To create more usable fields of OperatorName and Supplier, we manually create a simple translation table that is used during database generation to create "best guess" versions of the raw fields. First we convert each value in the field to all lowercase and strip any non-alphanumerics from the front and back. Then we make a list of all unique values for the field - this is our list of 'originals' for which we will then create a translation. In the 'primary' column for our example above, we specify what we want them to be called; in this case, simply 'halliburton.'
In this way, we are able to create a much cleaner field upon which to search. Now, our search for all the Halliburton records requires a single search in the generated field bgSupplier instead of >100 searches in the raw Supplier field.
For a database to have integrity, data should be checked for validity as it is entered. The reason is simple: Manual data entry is a tedious process that is prone to mistakes. Anyone that has had to enter sheets of numbers and labels to a spreadsheet can attest to that. Even automated data entry can occasionally misrepresent the original numbers.
Unfortunately, validity checks in FracFocus seem to be inconsistently used. It has been mentioned in web instructions to operators that there are some checks built in to the data entry, but that operators are only warned of problems and can still publish a disclosure with those errors. We know that because it is not unusual for values to show up in disclosures that are obviously wrong.
Within FracFocus, there are several fields that indicate the location of the fracking event. StateNumber and CountyNumber are the official codes for the state and county of the fracking pad. Latitude and Longitude provide geographic coordinates of the well. StateName and CountyName provide the text names. And APINumber has the state and county numbers encoded in the upper 5 digits of the number. Having such a range of fields should make it easy to search for or display data in a variety of ways.
Unfortunately, these fields are not always consistent across a record. Plotting wells on a map reveals obvious mistakes in lat/lon data (e.g., wells in the ocean where there are none). State and county fields are inconsistently abbreviated, spelled and/or capitalized. Searching for all events in a specific state or county would require multiple searches without some corrections. There are state names that don't match state codes.
The open-FF method normalizes state and county names by a manually created translation table. This corrects for misspellings and abbreviations in the field and the results are put into the fields bgStateName and bgCountyName. Latitude and Longitude are also checked to be within the reported county; if they are outside that area, Open-FF tries to use the state-reported location of the well for the values bgLatitude and bgLongitude. (Those state-reported values are also reported even when the FracFocus versions aren't detected as errors as stLatitude and stLongitude.) Open-FF generates flags to warn users when such issues are detected for a disclosure. The unchanged FracFocus values of those fields are still available to the user in the data set in the original names. In addition, Iin FracFocus, lat/lon values can be one of three different projections. In Open-FF, bgLatitude and bgLongitude are normalized across the data set to be the same geographic projection.
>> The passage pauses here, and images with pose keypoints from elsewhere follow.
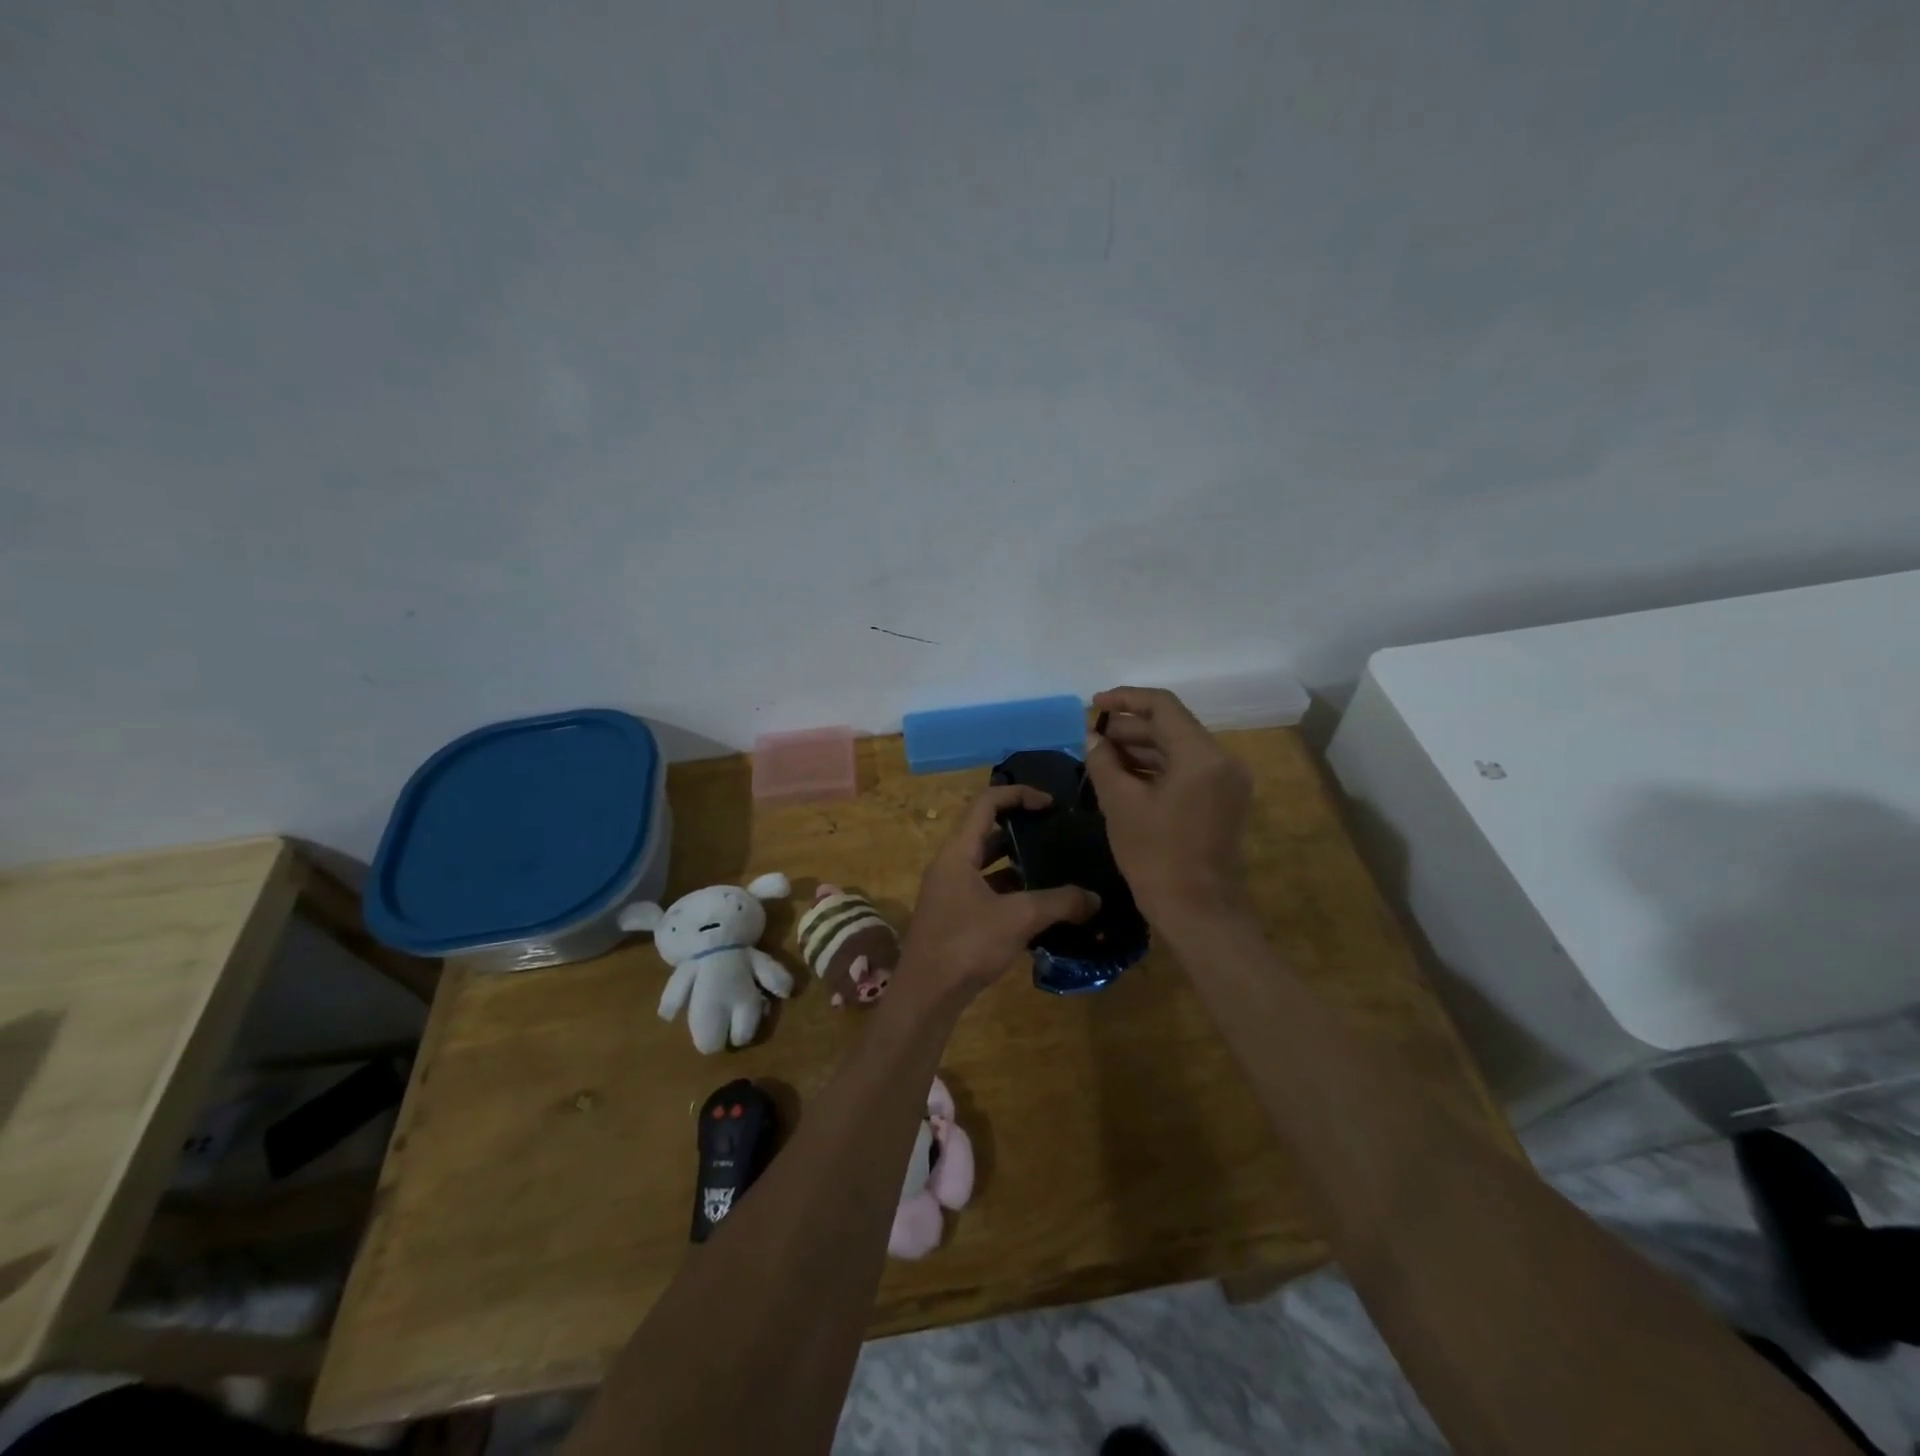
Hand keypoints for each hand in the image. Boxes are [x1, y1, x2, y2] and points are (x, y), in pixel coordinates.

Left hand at [899, 785, 1100, 999]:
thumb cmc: (966, 944)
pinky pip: (987, 892)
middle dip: (1021, 830)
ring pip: (987, 865)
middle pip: (986, 832)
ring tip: (1055, 869)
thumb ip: (1059, 903)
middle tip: (1056, 834)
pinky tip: (1040, 908)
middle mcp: (950, 865)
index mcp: (957, 852)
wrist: (926, 995)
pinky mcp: (955, 918)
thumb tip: (1095, 898)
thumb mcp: (1018, 918)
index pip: (986, 803)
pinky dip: (1012, 893)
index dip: (1018, 794)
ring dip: (1018, 864)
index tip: (1050, 804)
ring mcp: (950, 892)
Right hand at [1082, 686, 1253, 932]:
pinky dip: (1157, 768)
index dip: (1125, 699)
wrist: (1198, 911)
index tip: (1094, 705)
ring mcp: (1227, 781)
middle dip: (1130, 728)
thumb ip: (1104, 762)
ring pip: (1179, 749)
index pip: (1162, 706)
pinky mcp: (1223, 800)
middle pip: (1172, 726)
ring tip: (1101, 755)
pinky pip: (1187, 770)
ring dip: (1141, 748)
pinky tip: (1124, 776)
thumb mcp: (1120, 804)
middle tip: (1091, 737)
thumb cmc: (1156, 856)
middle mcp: (1222, 760)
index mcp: (1201, 755)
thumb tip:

Some other text fields such as TradeName, Purpose, and WellName are currently not curated for consistency.
Three important numeric fields are PercenHFJob, PercentHighAddive and MassIngredient that provide information about quantity of chemicals. While Open-FF does not attempt to correct errors, it checks for consistency within disclosures and flags problems to keep users from using error-prone data.
Some numeric fields are not checked. An example is TVD, (Total Vertical Depth, in feet) though we know there are some disclosures with comical errors.